_TASK TO COMPLETE_
An exact copy of the records below is required, and it must contain no pictures.

_Saved data entries_

☆ ☆ ☆ ☆

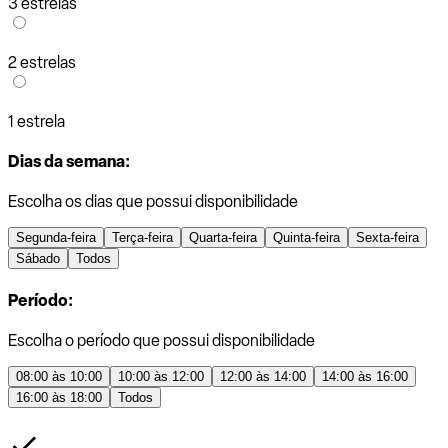
3 estrelas
2 estrelas
1 estrela
Dias da semana:
Escolha os dias que possui disponibilidade
Segunda-feira
Terça-feira
Quarta-feira
Quinta-feira
Sexta-feira
Sábado
Todos
Período:
Escolha o período que possui disponibilidade
08:00 às 10:00
10:00 às 12:00
12:00 às 14:00
14:00 às 16:00
16:00 às 18:00
Todos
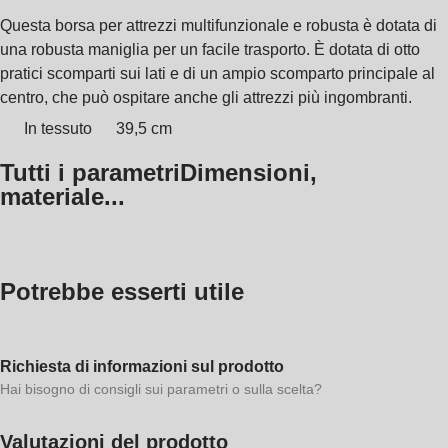
Questa borsa per attrezzi multifunzionale e robusta è dotata di
una robusta maniglia per un facile trasporto. È dotata di otto
pratici scomparti sui lati e di un ampio scomparto principale al
centro, che può ospitare anche gli attrezzi più ingombranti.
In tessuto
39,5 cm
Tutti i parametri
Dimensioni,
materiale...
Potrebbe esserti utile
Richiesta di informazioni sul prodotto
Hai bisogno di consigli sui parametri o sulla scelta?
Valutazioni del prodotto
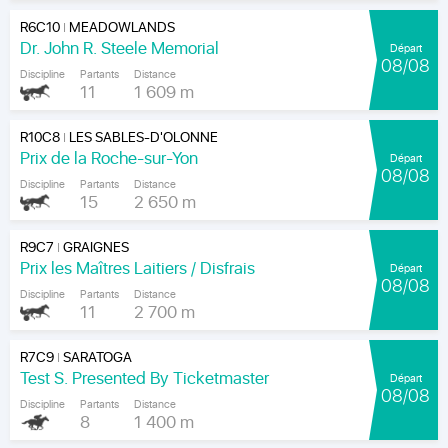
R6C10
MEADOWLANDS
|
Dr. John R. Steele Memorial
Départ
08/08
Discipline
Partants
Distance
11
1 609 m
R10C8
LES SABLES-D'OLONNE
|
Prix de la Roche-sur-Yon
Départ
08/08
Discipline
Partants
Distance
15
2 650 m
R9C7
GRAIGNES
|
Prix les Maîtres Laitiers / Disfrais
Départ
08/08
Discipline
Partants
Distance
11
2 700 m
R7C9
SARATOGA
|
Test S. Presented By Ticketmaster
Départ
08/08
Discipline
Partants
Distance
8
1 400 m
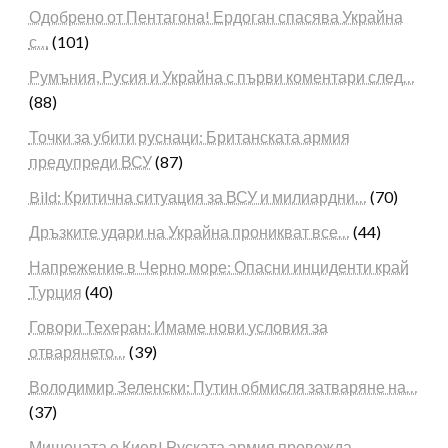
Одобрено от Пентагона! Ердоган спасява Украйна
с…
(101)
Румъния, Русия и Украйна с първи коментари след…
(88)
Точки за убити руснаци: Британската армия
предупреди ВСУ
(87)
Bild: Критична ситуация за ВСУ и милиардни…
(70)
Дръзките удари на Украйна проникват все…
(44)
Напрежение в Черно море: Опасни инциденти край
Турция
(40)
Говори Техеран: Имаме нови условия за
отварянето…
(39)
Володимир Зеленски: Путин обмисля затваряне на…
(37)
Мишената е Киев! Руската армия провежда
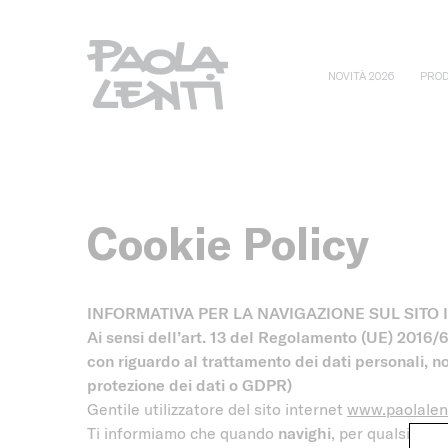
NOVITÀ 2026
PROD
Cookie Policy
INFORMATIVA PER LA NAVIGAZIONE SUL SITO
Ai sensi dell’art. 13 del Regolamento (UE) 2016/6
con riguardo al trattamento dei dati personali, n
protezione dei dati o GDPR)
Gentile utilizzatore del sito internet
www.paolalent
Ti informiamo che quando
navighi
, per qualsiasi 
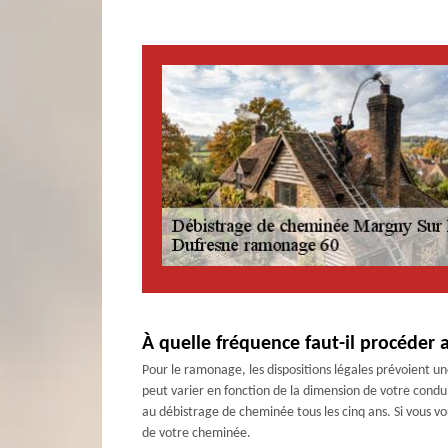
À quelle fréquence faut-il procéder 
Pour le ramonage, les dispositions légales prévoient un
peut varier en fonction de la dimension de votre condui
au débistrage de cheminée tous les cinq ans. Si vous v
de votre cheminée.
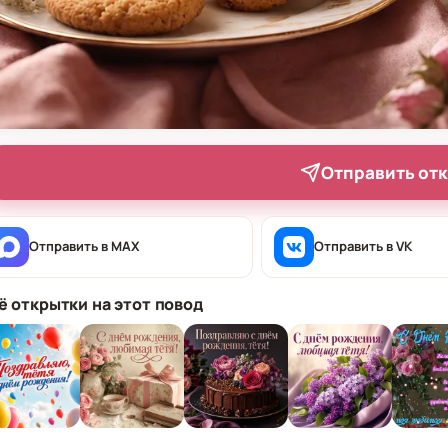
Отправить от
Отправить в MAX
Отправить в VK
ё открытки на этот повод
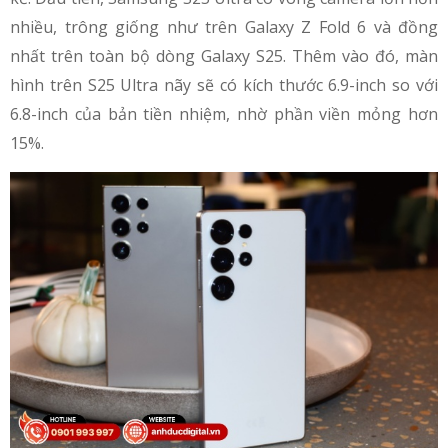
nhiều, trông giống như trên Galaxy Z Fold 6 và đồng
nhất trên toàn bộ dòng Galaxy S25. Thêm vào đó, màn
hình trên S25 Ultra nãy sẽ có kích thước 6.9-inch so với
6.8-inch của bản tiền nhiệm, nhờ phần viền mỏng hơn
15%.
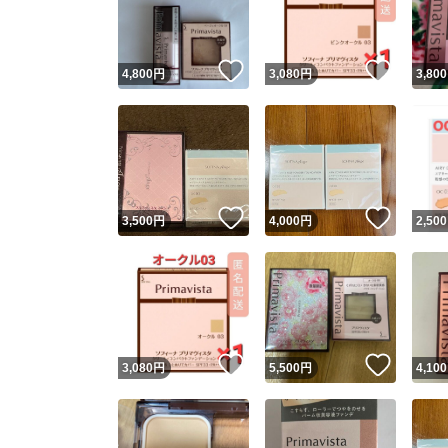
他フ
いいね！
いいね
4,800
円
3,080
円
3,800
スピード
※このバッ
スピ
いいね！
いいね
3,500
円
4,000
円
2,500
スピ
安心
いいね！
いいね
3,080
円
5,500
円
4,100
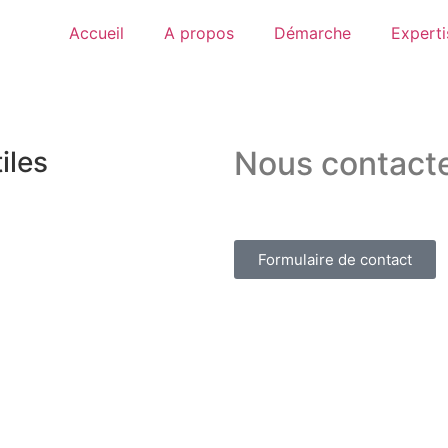
Accueil
A propos
Démarche
Experti
ation – Lean Manufactu
Nous contact
iles
Formulaire de contact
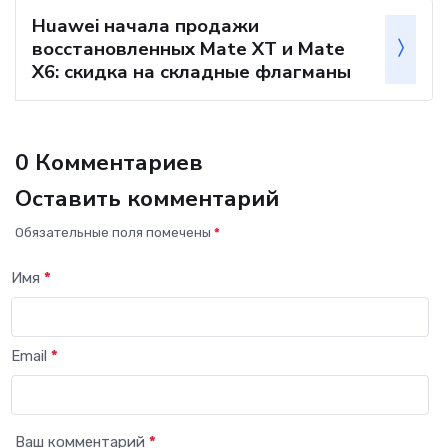
Huawei начала продажи
восстановленных Mate XT и Mate
X6: скидка на складные флагманы
0 Комментариев
Оставить комментарий
Обязательные поля помечены
*
Имя
*
Email
*
Ваш комментарий
*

☆ ☆ ☆ ☆

_TASK RESPONSE_
3 estrelas
2 estrelas
1 estrela
Dias da semana:
Escolha os dias que possui disponibilidade
Segunda-feira
Terça-feira
Quarta-feira
Quinta-feira
Sexta-feira
Sábado
Todos
Período:
Escolha o período que possui disponibilidade
08:00 às 10:00
10:00 às 12:00
12:00 às 14:00
14:00 às 16:00
16:00 às 18:00
Todos
Questa borsa per attrezzi multifunzionale e robusta è dotata di
una robusta maniglia per un facile trasporto. È dotata di otto
pratici scomparti sui lati e di un ampio scomparto principale al
centro, che può ospitare anche gli attrezzi più ingombranti.
In tessuto
39,5 cm
Tutti i parametri
Dimensioni,
materiale...
Potrebbe esserti utile
Richiesta di informazioni sul prodotto
Hai bisogno di consigli sui parametri o sulla scelta?
Valutazioni del prodotto
R6C10
MEADOWLANDS
|
Dr. John R. Steele Memorial
Départ
08/08
Discipline
Partants
Distance
11
1 609 m
R10C8
LES SABLES-D'OLONNE
|
Prix de la Roche-sur-Yon
Départ
08/08
Discipline
Partants
Distance
15
2 650 m
R9C7
GRAIGNES
|
Prix les Maîtres Laitiers / Disfrais
Départ
08/08
Discipline
Partants
Distance
11
2 700 m
R7C9
SARATOGA
|
Test S. Presented By Ticketmaster
Départ
08/08
Discipline
Partants
Distance
8
1 400 m
Одобрено от Пентагона! Ердоган спасява Украйна
с…
(101)
Румъния, Русия и Украйна с първи коментари след…
(88)
Точки за убити руснаци: Британската армия
предупреди ВСУ
(87)
Bild: Критична ситуация за ВСУ и милиардни…
(70)
Дръзките удари на Украйна проникват все…
(44)
Напрежение в Черно море: Опасни инциденти край
Турция
(40)
Говори Техеран: Имаме нови условия за
отварянето…
(39)
Володимир Зеленски: Путин обмисля затваряне на…
(37)
Мишената е Киев! Руската армия провежда
NOVITÀ 2026
PROD
Cookie Policy
INFORMATIVA PER LA NAVIGAZIONE SUL SITO
Ai sensi dell’art. 13 del Regolamento (UE) 2016/6
con riguardo al trattamento dei dati personali, n
protezione dei dati o GDPR)
Gentile utilizzatore del sito internet
www.paolalent
Ti informiamo che quando
navighi
, per qualsiasi 
À quelle fréquence faut-il procéder 
Pour le ramonage, les dispositions légales prévoient un
peut varier en fonction de la dimension de votre condui
au débistrage de cheminée tous les cinq ans. Si vous v
de votre cheminée.
Отправить от
Отправить в MAX
Отправить в VK
ё открытки на этот повод
nhiều, trông giống như trên Galaxy Z Fold 6 và đồng
nhất trên toàn bộ dòng Galaxy S25. Thêm vào đó, màn
hình trên S25 Ultra nãy sẽ có kích thước 6.9-inch so với
6.8-inch của bản tiền nhiệm, nhờ phần viền mỏng hơn
15%.
他フ
いいね！
いいね
4,800
円
3,080
円
3,800
スピード
※このバッ
スピ
いいね！
いいね
3,500
円
4,000
円
2,500
スピ
安心
いいね！
いいね
3,080
円
5,500
円
4,100
Accueil
A propos
Démarche
Experti
ation – Lean Manufactu
Nous contact
iles
Formulaire de contact
Huawei начала продажи
восстановленных Mate XT и Mate
X6: скидка на складные флагманы
0 Комментариев
Оставить комментарий
Обязательные поля помечены
*
Имя
*
Email
*
Ваш комментарий
*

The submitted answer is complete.